Allison thinks this is counterproductive because acceptance that you will be somewhat deprived, that your desires will be unfilled, is one of the things that motivates. Think of it in terms of athletics: We celebrate the pain that athletes go through to make their goal. Or in terms of the all-nighters students pull to ace a test: Sleep deprivation is a badge of honor.

Getting what you want involves sacrifice and deprivation. We all know this—people who try to eat less know it more than most. The challenge is that eating is a several-times-a-day activity in an environment saturated with messages of indulgence.

Allison also pointed out that while it would be nice to think that, once we reach our goal weights, we can ease up on the throttle and cruise along without further sacrifice, many people who have lost weight permanently adjust permanently to some sacrifices. The reward for doing so: knowing you’re staying at a goal that you reached the hard way.

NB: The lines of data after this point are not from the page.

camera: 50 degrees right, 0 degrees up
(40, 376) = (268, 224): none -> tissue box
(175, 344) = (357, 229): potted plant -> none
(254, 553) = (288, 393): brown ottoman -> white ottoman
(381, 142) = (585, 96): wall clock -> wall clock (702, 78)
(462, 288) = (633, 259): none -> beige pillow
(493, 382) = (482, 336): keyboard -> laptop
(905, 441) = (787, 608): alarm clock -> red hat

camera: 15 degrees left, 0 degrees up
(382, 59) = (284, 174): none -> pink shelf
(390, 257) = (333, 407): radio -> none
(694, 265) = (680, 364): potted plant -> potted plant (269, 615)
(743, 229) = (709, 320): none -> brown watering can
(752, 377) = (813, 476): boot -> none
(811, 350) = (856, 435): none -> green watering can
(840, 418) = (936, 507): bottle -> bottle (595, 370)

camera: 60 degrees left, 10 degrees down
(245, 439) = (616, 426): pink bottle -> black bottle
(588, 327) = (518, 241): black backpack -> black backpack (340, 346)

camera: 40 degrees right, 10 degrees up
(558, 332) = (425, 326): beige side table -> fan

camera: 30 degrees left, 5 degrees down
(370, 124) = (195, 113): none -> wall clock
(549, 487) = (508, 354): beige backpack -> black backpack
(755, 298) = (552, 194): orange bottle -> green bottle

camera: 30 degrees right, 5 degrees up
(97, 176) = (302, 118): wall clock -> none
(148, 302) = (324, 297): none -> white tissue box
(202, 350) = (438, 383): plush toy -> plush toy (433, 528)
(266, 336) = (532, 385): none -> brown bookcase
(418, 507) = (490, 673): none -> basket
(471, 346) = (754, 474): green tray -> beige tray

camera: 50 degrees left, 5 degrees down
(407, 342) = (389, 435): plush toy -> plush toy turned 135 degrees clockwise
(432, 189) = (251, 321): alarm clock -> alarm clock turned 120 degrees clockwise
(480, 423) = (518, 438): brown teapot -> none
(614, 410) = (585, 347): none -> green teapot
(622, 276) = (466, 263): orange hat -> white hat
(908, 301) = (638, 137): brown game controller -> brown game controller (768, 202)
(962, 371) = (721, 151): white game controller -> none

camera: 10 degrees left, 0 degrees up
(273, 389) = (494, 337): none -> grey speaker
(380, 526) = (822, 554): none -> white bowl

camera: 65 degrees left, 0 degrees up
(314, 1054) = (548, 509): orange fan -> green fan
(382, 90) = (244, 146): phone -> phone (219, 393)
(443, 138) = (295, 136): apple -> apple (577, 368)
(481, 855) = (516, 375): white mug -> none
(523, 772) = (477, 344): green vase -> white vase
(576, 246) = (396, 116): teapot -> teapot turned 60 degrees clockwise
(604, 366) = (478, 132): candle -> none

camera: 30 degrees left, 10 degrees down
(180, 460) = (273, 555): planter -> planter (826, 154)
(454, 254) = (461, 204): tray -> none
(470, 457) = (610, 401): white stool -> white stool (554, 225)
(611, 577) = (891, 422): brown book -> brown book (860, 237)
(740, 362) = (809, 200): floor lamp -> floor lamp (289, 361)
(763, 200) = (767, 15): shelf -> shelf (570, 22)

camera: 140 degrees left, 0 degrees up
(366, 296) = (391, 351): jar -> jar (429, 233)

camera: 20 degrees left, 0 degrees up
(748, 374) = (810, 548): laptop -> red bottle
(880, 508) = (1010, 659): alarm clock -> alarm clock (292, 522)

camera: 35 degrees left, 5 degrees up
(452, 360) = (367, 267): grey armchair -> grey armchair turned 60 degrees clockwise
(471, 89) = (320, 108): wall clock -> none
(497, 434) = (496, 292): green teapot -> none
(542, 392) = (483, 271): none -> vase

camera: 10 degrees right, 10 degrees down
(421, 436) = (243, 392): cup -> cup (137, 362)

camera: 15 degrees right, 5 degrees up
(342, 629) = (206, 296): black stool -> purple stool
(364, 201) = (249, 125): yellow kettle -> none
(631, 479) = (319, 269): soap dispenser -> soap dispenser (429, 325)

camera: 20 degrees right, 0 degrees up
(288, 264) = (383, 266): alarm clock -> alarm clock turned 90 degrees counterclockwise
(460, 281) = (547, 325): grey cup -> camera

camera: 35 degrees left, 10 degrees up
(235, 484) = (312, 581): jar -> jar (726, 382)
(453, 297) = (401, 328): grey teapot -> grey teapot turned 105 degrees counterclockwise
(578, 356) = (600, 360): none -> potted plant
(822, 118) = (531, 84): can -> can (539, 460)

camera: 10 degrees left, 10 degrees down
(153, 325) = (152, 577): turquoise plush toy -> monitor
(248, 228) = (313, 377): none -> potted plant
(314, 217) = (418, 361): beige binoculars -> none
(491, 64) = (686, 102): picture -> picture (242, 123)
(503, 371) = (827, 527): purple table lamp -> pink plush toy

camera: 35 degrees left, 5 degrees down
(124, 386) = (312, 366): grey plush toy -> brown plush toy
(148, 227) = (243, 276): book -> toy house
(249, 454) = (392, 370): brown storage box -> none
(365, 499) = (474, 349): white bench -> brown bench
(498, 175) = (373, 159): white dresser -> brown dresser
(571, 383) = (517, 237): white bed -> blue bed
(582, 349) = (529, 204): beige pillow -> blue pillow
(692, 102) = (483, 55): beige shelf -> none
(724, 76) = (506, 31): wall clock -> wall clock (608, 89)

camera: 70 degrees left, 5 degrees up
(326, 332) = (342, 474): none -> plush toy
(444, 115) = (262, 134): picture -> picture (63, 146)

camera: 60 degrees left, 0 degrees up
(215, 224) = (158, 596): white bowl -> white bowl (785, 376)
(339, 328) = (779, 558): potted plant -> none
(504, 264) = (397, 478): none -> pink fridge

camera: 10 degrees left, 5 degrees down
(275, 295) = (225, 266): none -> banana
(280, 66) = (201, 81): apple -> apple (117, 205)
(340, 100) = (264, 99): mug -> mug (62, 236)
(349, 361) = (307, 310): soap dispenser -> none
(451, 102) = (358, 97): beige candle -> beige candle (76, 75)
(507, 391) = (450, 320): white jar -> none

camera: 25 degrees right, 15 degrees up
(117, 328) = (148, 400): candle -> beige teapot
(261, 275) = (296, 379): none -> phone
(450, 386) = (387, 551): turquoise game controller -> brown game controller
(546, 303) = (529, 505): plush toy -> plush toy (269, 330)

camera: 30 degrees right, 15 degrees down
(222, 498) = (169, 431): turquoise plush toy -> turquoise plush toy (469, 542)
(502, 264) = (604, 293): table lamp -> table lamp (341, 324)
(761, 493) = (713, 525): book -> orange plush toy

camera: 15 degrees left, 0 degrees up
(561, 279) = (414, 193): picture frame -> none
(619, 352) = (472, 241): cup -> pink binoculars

Fellow dieters: Do you feel deprived? How do you deal deprivation? Comment here, email Scott_Mowbray@timeinc.com, and tweet @ScottMowb or @Cooking_Light using #SocialDiet.


  1. Kathryn E.

    I like the idea of owning the pain of dieting. My husband and I talk about it together all the time. Change is hard, no matter what kind of change it is, and so it should be the same with changing your body. I think it is good to let people know that the pain that they are feeling should be expected and that they are not doing it wrong if they can’t lose weight and get in shape without feeling hungry or sore sometimes. We worry sometimes though about finding the balance. How much pain is good and how much starts to be unhealthy or not a smart plan?

    August 19, 2013 at 3:17 pm
  2. Julia Werth

    I really like the comparison to the athlete. I never thought of dieting that way but it makes sense, I, usually, embrace the pain when I’m running a difficult speed workout, uphill, or in a race, so why shouldn’t I embrace the pain of a little food deprivation?